Suddenly, legal teams are faced with more data sources generating discoverable information in more places without the typical oversight we’d find in a physical office, with firewalls, secure networks, and shared repositories.
However, remote workforce or not, securing data is not optional in the world of ediscovery. Ediscovery data frequently includes an organization’s most sensitive, mission-critical information and must be handled defensibly and with common-sense security to protect your matters and your company from risk.

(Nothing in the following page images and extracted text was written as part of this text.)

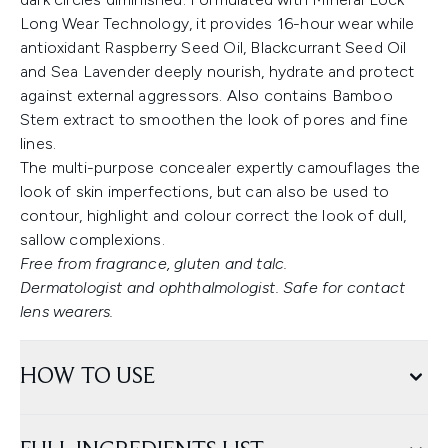
Long Wear Technology, it provides 16-hour wear while
antioxidant Raspberry Seed Oil, Blackcurrant Seed Oil
and Sea Lavender deeply nourish, hydrate and protect
against external aggressors. Also contains Bamboo
Stem extract to smoothen the look of pores and fine
lines.
The multi-purpose concealer expertly camouflages the
look of skin imperfections, but can also be used to
contour, highlight and colour correct the look of dull,
sallow complexions.
Free from fragrance, gluten and talc.
Dermatologist and ophthalmologist. Safe for contact
lens wearers.
HOW TO USE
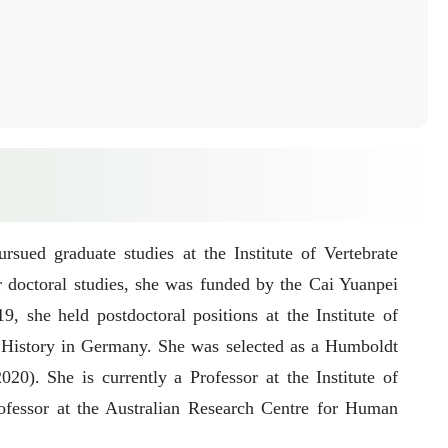
ued graduate studies at the Institute of Vertebrate
doctoral studies, she was funded by the Cai Yuanpei
she held postdoctoral positions at the Institute of
 History in Germany. She was selected as a Humboldt
). She is currently a Professor at the Institute of
ofessor at the Australian Research Centre for Human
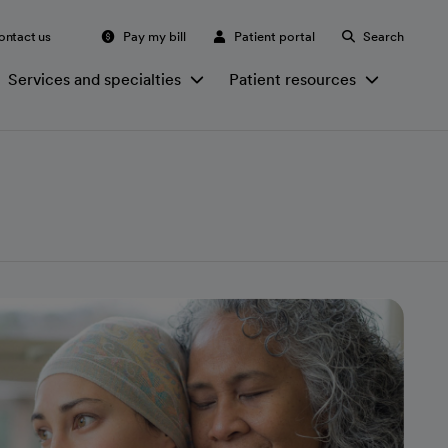
ontact us
Pay my bill
Patient portal
Search
Services and specialties
Patient resources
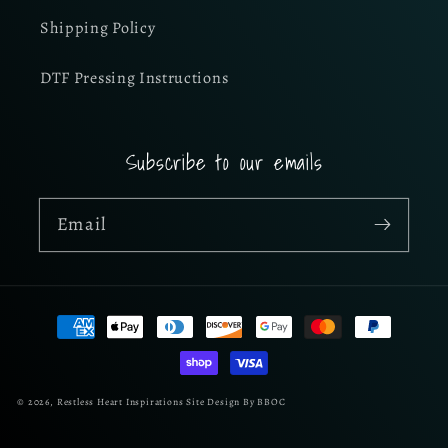
Shipping Policy
DTF Pressing Instructions
Subscribe to our emails
Email
Payment
methods
© 2026,
Restless Heart Inspirations
Site Design By BBOC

It’s easy to get overwhelmed by data security, but don’t worry! All these changes make it the perfect time to look at your data security and take some simple steps to get a handle on it. To get started, legal teams should conduct a security audit to ensure that the organization’s data is protected. This isn’t meant to catch entire departments or individual employees engaging in poor practices, but rather it’s a way to measure, test, and shore up security protocols. Vulnerabilities uncovered in an audit are an immediate opportunity for improvement, and even a small fix can have huge impact.
How to Get Started
We’ve created a simple guide to help you conduct an ediscovery data security audit that looks at potential security risks and vulnerabilities, explains how to set up security audits that address those risks, and makes recommendations for evaluating your vendors as part of the process. For example:
- What should you audit?
- Internal policies, people, infrastructure, and applications
- Third-party vendors, service providers, and outside counsel
- Who should conduct your audit?
- In-house resources: less expensive and potentially less disruptive, but may be limited by bandwidth or expertise
- External auditor: more expensive, but may be used to supplement more frequent audits by in-house resources
- When should you do an audit?
- Annual security audits are frequent enough to be thorough yet sufficiently spaced out to allow for systematic improvements between audits.
Every improvement in data security matters, and a thorough security audit will help you better understand your data and systems as you navigate the new remote world.